AVAILABLE DATA:
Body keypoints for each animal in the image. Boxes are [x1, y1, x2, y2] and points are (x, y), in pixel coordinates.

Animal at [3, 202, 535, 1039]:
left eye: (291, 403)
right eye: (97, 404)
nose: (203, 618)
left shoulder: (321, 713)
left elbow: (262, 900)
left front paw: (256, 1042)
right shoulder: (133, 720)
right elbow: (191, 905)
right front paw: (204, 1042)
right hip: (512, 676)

--

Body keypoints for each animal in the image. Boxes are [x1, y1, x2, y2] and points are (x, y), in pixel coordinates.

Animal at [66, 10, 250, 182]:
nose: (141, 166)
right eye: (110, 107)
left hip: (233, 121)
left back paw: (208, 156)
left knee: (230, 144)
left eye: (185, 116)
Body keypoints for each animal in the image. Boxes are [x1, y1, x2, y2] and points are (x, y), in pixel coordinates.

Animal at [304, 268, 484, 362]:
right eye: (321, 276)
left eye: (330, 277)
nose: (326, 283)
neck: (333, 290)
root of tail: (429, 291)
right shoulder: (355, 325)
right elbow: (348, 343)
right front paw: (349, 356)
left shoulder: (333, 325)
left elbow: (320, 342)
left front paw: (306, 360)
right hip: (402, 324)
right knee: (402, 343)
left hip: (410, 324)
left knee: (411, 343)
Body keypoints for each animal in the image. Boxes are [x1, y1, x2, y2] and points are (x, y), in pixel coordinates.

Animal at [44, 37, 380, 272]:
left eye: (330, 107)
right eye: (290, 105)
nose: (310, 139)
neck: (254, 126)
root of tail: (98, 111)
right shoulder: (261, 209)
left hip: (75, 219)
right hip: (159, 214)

==

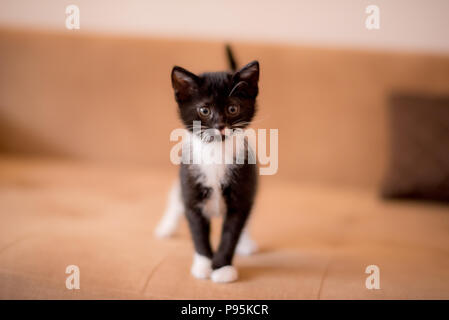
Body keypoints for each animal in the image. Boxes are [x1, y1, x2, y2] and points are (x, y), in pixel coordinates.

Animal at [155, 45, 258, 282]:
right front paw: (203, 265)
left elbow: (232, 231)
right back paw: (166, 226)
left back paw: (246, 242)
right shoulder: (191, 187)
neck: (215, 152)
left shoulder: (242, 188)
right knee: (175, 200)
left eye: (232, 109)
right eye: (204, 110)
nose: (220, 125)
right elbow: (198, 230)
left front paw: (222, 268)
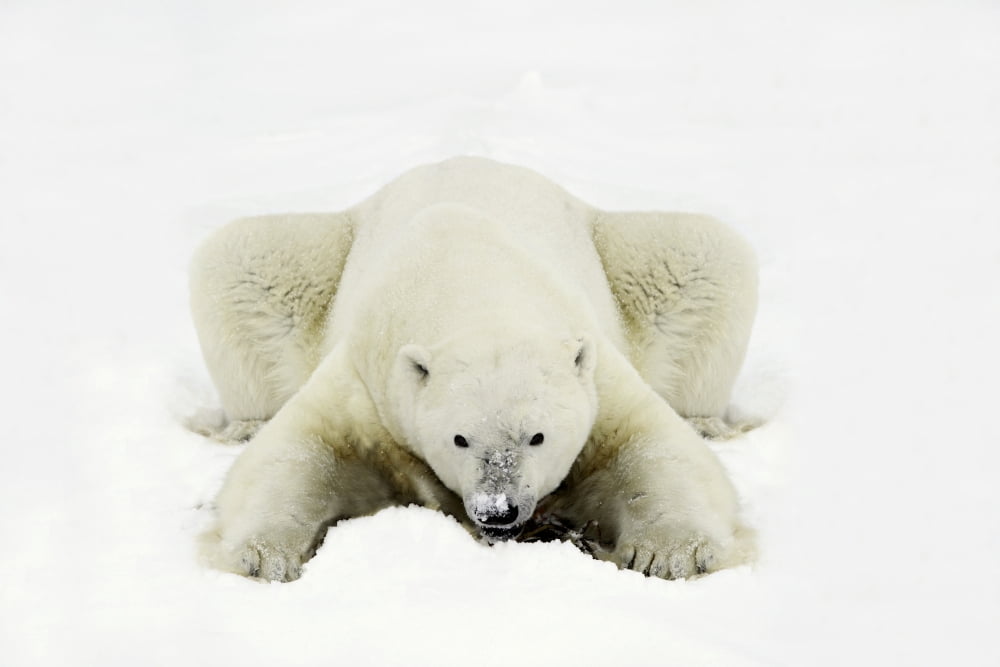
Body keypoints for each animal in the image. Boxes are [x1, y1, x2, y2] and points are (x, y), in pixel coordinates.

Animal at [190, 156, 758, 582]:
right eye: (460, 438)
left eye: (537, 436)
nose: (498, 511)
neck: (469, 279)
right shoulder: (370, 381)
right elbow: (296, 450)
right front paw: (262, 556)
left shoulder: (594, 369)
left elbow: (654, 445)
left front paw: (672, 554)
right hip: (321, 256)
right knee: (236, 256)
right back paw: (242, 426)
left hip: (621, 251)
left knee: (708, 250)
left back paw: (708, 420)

ACTIVITY: The lines to copy are those above that contain the string "elbow".

ANSWER TO THIS TASK:
left elbow: (262, 900)
right elbow: (191, 905)
right elbow: (348, 343)
left elbow: (320, 342)
left elbow: (232, 231)
right elbow: (198, 230)
right elbow: (296, 450)
left elbow: (654, 445)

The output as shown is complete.